## RECORDS SHOWN
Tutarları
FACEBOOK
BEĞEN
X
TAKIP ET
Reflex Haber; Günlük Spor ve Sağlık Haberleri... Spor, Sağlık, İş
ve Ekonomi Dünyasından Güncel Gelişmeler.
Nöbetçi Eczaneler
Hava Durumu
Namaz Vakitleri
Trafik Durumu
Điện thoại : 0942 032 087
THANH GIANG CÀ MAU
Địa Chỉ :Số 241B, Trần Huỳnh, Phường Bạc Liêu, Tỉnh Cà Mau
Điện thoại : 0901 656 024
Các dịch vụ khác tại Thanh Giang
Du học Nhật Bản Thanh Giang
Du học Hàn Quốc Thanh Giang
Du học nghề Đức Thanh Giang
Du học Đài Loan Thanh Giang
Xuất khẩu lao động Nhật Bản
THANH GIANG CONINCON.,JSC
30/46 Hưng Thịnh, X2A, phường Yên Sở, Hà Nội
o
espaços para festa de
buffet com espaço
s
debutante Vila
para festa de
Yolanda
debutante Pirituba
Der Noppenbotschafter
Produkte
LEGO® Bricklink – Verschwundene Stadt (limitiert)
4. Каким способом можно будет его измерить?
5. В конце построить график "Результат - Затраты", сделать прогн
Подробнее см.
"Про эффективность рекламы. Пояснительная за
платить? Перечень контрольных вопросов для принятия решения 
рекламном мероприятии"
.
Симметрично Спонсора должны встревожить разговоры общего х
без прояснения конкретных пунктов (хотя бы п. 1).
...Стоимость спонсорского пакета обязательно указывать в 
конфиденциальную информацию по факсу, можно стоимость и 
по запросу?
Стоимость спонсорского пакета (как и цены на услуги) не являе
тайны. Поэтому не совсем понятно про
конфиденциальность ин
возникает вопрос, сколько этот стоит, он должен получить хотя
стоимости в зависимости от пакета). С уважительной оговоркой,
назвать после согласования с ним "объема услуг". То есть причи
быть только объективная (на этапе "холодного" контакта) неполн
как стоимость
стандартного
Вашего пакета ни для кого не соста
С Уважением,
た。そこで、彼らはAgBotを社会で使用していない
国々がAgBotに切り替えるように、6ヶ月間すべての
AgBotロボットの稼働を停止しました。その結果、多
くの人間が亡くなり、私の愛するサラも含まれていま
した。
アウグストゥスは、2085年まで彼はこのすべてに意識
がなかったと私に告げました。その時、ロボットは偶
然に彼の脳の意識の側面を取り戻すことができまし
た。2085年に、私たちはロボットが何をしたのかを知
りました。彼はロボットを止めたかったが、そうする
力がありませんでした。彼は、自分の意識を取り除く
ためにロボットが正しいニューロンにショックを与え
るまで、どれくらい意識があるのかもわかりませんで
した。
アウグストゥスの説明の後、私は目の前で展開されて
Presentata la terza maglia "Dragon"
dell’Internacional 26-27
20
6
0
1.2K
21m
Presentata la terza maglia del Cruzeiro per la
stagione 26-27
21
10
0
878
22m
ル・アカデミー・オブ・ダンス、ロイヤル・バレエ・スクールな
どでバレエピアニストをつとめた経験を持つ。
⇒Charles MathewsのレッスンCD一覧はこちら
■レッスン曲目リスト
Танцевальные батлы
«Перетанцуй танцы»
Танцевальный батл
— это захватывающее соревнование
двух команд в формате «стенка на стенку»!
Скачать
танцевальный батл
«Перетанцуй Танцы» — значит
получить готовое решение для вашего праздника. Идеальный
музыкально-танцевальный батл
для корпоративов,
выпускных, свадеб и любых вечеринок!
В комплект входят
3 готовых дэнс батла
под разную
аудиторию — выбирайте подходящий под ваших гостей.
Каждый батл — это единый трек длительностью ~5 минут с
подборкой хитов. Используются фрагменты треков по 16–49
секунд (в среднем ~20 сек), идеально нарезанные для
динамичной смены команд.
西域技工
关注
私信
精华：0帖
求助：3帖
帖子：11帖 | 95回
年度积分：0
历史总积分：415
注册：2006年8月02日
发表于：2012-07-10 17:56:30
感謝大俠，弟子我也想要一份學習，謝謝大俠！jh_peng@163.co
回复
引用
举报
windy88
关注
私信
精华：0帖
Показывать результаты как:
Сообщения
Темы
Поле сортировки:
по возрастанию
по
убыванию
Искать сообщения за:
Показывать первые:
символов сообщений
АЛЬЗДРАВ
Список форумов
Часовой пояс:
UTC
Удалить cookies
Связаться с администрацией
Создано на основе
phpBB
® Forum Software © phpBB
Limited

## EXERCISE DESCRIPTION
Where a line of the entries contains the word "хотя", copy that line.

## ANSWER BOX
без прояснения конкретных пунктов (хотя бы п. 1).
возникает вопрос, сколько этот стоит, он должен получить хотя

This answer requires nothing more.